Wir sind der Auffassung, die Linke in Europa hat kein Gesicht, und wir wollen dazu beitragen, dass mit der zu gründenden Partei die Europäische Linke wieder Gesicht und Stimme erhält. Wir wollen dazu sehr offene Arbeitsformen pflegen - transparent, demokratisch, nicht parteibürokratisch, auf Aktion gemünzt. Es gab dazu den sehr interessanten Vorschlag von Rifondazione Comunista, dass bei den anstehenden Europawahlen alle Mitgliedsparteien unter ihrem Parteilogo den Zusatz tragen: Mitglied der Partei der Europäischen Linken.
Man vermisst im Gründungsaufruf den Verweis auf ein sozialistisches Endziel.
Wer ist heute schon in der Lage, ein solches Ziel ...
Sicher, nur bei einer klaren Absage an das neoliberale Gesellschaftsmodell müssen doch auch Alternativen formuliert werden.
Das ist bei einem Gründungsappell nicht so einfach.
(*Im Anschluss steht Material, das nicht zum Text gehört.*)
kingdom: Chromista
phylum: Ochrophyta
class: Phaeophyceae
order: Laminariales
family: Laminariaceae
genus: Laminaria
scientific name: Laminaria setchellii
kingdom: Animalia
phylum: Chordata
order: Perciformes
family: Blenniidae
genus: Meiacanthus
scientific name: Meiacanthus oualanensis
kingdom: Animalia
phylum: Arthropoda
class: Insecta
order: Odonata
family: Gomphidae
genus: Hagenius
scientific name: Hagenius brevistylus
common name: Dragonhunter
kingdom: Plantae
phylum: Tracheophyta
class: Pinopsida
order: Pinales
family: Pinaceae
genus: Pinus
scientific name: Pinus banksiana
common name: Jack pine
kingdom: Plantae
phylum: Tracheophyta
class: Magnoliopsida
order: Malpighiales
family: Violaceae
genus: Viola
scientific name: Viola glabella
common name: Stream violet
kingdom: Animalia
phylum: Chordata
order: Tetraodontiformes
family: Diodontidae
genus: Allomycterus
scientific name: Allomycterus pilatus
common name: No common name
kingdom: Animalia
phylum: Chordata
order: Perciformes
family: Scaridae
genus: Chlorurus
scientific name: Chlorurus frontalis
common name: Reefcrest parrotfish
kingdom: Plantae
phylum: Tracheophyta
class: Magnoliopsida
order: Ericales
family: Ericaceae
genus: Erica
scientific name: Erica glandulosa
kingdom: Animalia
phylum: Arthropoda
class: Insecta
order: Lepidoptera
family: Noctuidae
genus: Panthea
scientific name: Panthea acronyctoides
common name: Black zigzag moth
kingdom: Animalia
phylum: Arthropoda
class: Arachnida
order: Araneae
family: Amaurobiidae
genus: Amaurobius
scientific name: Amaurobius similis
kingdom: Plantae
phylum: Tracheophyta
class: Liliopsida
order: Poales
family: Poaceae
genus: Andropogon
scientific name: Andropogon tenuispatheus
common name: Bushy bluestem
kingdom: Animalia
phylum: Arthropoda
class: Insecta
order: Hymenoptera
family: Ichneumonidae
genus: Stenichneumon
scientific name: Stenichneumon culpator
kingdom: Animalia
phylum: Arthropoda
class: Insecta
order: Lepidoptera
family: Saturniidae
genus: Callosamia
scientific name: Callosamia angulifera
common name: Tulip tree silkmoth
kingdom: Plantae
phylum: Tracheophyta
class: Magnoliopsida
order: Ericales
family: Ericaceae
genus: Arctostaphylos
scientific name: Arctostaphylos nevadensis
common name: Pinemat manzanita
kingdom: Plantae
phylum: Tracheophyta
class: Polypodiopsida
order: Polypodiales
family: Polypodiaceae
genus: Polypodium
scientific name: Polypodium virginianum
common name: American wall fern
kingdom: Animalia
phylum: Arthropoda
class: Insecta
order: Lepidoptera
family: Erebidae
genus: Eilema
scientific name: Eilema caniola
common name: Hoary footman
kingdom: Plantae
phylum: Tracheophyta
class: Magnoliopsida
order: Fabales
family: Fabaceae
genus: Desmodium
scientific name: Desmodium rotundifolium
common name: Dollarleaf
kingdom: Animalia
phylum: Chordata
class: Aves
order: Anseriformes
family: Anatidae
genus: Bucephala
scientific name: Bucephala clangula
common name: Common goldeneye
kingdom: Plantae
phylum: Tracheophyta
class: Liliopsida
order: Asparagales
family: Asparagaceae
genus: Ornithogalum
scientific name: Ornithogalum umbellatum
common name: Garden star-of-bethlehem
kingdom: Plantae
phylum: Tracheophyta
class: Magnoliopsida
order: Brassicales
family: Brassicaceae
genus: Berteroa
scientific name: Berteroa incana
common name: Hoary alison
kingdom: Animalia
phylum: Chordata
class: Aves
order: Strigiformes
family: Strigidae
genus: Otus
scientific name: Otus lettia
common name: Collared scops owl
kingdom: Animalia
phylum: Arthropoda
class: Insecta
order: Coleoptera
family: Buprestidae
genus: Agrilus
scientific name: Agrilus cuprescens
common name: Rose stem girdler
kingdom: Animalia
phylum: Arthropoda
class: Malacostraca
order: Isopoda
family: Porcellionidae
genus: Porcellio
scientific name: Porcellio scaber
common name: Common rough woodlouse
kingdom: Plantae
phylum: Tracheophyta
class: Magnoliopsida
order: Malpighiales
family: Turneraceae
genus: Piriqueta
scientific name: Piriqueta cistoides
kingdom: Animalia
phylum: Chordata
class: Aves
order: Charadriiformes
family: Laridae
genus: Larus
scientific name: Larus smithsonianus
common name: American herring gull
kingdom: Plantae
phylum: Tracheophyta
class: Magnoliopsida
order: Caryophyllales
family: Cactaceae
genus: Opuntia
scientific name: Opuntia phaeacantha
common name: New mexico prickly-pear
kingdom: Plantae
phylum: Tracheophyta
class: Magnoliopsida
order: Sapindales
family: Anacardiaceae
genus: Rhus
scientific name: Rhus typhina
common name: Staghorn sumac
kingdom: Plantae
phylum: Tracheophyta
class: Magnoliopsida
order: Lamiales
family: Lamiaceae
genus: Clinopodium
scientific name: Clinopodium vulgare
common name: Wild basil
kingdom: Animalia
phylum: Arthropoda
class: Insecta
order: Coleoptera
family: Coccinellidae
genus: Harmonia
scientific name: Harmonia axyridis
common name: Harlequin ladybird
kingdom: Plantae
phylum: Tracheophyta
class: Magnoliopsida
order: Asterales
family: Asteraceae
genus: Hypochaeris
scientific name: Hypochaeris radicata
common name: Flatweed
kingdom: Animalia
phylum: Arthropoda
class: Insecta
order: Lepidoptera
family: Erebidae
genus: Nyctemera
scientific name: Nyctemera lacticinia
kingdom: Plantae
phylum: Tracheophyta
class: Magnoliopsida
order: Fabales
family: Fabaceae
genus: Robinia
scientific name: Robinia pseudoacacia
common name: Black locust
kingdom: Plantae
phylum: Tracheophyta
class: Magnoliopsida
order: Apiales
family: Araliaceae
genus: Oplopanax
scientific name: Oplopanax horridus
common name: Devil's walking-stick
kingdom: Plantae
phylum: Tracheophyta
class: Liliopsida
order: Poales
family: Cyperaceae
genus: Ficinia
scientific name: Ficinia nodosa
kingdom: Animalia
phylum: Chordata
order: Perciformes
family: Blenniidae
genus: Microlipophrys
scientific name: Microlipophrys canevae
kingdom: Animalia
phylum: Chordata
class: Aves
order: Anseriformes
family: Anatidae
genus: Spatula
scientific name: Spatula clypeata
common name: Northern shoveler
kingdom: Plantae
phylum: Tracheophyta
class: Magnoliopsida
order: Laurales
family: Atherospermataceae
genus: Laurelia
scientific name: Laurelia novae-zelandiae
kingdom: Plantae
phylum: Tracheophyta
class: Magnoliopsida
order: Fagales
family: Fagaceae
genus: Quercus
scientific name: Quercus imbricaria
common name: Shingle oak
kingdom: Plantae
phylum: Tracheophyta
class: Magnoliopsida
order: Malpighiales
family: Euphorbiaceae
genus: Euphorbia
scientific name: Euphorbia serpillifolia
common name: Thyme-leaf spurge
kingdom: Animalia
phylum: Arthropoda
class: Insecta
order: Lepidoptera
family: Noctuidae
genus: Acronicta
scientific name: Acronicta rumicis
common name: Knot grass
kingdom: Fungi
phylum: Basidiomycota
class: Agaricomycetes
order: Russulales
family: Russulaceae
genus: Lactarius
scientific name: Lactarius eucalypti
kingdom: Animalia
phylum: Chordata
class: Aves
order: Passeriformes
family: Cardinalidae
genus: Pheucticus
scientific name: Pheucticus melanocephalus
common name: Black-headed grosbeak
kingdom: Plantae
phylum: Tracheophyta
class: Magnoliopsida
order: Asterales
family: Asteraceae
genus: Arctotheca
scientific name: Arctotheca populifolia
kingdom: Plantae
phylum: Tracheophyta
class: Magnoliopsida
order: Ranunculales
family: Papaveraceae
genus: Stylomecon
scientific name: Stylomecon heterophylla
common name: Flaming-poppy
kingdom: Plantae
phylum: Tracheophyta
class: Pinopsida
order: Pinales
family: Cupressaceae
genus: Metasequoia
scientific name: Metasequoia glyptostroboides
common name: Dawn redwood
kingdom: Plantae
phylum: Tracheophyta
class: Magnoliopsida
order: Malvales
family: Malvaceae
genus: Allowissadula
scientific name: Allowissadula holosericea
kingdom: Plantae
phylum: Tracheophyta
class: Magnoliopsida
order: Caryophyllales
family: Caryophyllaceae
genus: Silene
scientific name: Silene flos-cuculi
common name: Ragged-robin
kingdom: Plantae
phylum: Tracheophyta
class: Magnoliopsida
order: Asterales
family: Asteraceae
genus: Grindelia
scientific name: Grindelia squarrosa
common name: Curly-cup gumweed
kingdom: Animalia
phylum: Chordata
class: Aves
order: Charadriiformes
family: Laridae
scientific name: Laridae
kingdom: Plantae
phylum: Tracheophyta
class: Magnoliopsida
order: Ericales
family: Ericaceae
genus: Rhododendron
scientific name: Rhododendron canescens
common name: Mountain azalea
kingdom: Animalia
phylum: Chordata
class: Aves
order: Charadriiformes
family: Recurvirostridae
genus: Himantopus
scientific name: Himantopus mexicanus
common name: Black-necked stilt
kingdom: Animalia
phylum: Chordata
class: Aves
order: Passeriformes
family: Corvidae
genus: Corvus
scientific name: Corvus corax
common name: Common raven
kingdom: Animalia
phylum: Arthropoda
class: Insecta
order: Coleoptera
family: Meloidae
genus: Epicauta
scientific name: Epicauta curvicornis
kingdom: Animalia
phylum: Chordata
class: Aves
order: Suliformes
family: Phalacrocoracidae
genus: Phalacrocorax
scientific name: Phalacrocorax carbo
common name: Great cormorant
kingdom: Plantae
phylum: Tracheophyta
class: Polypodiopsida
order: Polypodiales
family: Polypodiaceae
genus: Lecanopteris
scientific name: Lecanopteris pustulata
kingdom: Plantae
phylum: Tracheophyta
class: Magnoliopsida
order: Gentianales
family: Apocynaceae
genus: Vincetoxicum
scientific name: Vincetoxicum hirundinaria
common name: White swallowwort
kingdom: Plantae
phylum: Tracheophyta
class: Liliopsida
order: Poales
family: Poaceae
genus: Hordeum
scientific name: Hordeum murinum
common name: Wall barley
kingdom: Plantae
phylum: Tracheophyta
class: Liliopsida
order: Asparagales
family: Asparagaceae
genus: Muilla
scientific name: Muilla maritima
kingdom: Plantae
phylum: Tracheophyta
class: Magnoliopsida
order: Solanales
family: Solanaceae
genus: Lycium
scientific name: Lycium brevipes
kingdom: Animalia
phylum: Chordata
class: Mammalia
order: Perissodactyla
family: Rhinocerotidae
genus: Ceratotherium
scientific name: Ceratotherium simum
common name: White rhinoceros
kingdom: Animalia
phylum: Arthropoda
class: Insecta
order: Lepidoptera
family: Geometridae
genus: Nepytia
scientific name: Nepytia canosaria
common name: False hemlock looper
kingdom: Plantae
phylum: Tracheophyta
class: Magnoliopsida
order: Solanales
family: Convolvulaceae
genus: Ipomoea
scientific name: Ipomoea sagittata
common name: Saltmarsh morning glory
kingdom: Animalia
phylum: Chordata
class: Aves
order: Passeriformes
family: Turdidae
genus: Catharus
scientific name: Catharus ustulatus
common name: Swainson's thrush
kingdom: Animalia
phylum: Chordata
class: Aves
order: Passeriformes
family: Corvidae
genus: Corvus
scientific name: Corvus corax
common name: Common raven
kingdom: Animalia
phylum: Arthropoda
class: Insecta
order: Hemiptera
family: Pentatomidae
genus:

Weil natürlich dann sofort ideologische Divergenzen der einzelnen Parteien, die ja nicht aufgehoben sind, hervortreten. Wir sind in dieser Hinsicht in unserem Grundsatzdokument "manifesto", das wir in Berlin einvernehmlich beraten haben, etwas weiter. Dort wird ausgeführt, welche Vorstellungen wir von einem alternativen Gesellschaftsmodell haben, das unter dem Begriff Sozialismus zu fassen ist.